» Provided passage
########

Cymatodera wolcotti

Scientific classification
- Kingdom: Animalia
- Phylum: Arthropoda
- Clade: Pancrustacea
- Class: Insecta
- Order: Coleoptera
- Suborder: Polyphaga
- Infraorder: Cucujiformia
- Family: Cleridae
- Genus: Cymatodera
- Species: C. wolcotti
- Binomial name: Cymatodera wolcotti Barr, 1950

= Cymatodera wolcotti =

- Genus: Cymatodera
- Species: wolcotti
- Authority: Barr, 1950

Species of beetle

Cymatodera wolcotti, also known as Wolcott's blister beetle, is a species of checkered beetle in the family Cleridae. It is commonly found in North America. It is named after Albert Burke Wolcott (1869-1950).

== Taxonomy ==

Classification
| Domain | Eukaryota |
| Kingdom | Animalia |
| Phylum | Arthropoda |
| Subphylum | Hexapoda |
| Class | Insecta |
| Order | Coleoptera |
| Suborder | Polyphaga |
| Infraorder | Cucujiformia |
| Superfamily | Cleroidea |
| Family | Cleridae |
| Subfamily | Tillinae |
| Genus | Cymatodera |
| Species | wolcotti |

== Description ==
These beetles are bilaterally symmetric and 9-14 mm in size.

== Habitat and behavior ==
Cleridae beetles are found in different habitats all around the world, like America, Australia, Europe and Middle East. There are approximately 3,500 species in the world and around 500 native to North America. Adults of C. wolcotti have been found on Prunus persica (peach trees), Quercus nigra (water oaks), and in fusiform rust cankers from Pinus elliottii (splash pine) cones.

They can be found feeding on lignicolous insects and pollen around flowers, below tree barks, or on termites and larvae in shrubbery. While the bulk of Adult Cleridae are predaceous, some are scavengers and are found around floral areas.

== Morphology ==
Cymatodera wolcotti exhibits distinct morphological features. The sixth visible ventrite is longer and wider, extending conspicuously past the margins of the sixth tergite. It creates a concave surface with an oblique anterior with a sharp angle at the front, and less pronounced curve at the back. The posterior corners are extended, varying from folded inward to extended backward. In terms of male genitalia, the adaegus is slender with sub triangular sides that curve slightly, and the apex is sharp. The phallic plate has two rows of smal tooth-like projections, that reduce in size towards the end, and phallobasic apodeme is robust distally.

== Life cycle ==
The general life cycle ranges from 35 days to 3 years. These beetles follow a holometabolous life cycle. Temperature is a major deteminant of their life cycle. In warmer climates, the quicker is larval development, and slower in colder ones. Female usually lays 36-72 eggs per batch after copulation. Larvae hatched, are either red or yellow, with flat bodies covered in hair.

########

» Provided records

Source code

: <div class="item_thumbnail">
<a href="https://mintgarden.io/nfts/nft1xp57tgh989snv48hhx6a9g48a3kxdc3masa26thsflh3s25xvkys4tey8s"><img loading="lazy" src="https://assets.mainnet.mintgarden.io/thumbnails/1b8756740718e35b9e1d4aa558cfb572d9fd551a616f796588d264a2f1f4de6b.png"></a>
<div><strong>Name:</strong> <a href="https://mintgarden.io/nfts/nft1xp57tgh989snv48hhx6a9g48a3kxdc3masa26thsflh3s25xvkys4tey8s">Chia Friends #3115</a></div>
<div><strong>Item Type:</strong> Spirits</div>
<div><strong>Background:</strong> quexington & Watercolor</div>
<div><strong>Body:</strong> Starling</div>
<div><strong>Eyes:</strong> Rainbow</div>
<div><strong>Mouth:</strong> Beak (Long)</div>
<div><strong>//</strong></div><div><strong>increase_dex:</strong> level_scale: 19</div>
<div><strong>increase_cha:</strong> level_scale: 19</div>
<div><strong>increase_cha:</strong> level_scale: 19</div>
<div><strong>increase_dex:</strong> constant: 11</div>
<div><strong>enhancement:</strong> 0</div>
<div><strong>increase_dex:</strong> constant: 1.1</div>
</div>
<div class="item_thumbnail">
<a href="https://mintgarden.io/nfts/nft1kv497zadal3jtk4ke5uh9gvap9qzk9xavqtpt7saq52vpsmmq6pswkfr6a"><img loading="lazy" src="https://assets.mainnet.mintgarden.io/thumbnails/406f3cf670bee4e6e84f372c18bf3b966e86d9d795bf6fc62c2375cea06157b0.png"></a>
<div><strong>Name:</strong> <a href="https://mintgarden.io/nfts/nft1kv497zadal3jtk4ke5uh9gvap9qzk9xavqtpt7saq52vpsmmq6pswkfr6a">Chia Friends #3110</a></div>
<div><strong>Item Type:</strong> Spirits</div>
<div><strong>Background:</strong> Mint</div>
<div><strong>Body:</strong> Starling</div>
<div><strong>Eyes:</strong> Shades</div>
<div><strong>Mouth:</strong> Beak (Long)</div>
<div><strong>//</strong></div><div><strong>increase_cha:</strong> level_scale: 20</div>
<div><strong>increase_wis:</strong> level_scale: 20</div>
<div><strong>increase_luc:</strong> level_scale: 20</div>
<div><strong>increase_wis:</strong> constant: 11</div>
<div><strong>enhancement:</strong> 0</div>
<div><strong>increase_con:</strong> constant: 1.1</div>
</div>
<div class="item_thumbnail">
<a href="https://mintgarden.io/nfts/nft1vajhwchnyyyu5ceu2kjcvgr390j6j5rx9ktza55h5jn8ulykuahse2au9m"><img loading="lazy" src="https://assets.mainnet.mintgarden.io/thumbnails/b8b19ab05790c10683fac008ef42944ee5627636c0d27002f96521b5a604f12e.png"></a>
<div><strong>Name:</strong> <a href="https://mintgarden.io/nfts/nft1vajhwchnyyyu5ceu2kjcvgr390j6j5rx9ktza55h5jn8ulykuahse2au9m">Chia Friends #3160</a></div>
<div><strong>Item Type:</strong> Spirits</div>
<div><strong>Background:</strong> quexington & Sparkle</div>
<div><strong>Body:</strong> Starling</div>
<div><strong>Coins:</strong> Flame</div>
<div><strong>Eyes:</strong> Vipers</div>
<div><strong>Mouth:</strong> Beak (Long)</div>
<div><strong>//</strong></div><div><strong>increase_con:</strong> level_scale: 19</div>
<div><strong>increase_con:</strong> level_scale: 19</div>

########

» What is expected
Transcribe the passage from the Cymatodera wolcotti article, starting at "Species of beetle" and ending at "Burke Wolcott (1869-1950).". The listing isn't needed for this.

» Result for this task
Species of beetle

Cymatodera wolcotti, also known as Wolcott's blister beetle, is a species of checkered beetle in the family Cleridae. It is commonly found in North America. It is named after Albert Burke Wolcott (1869-1950).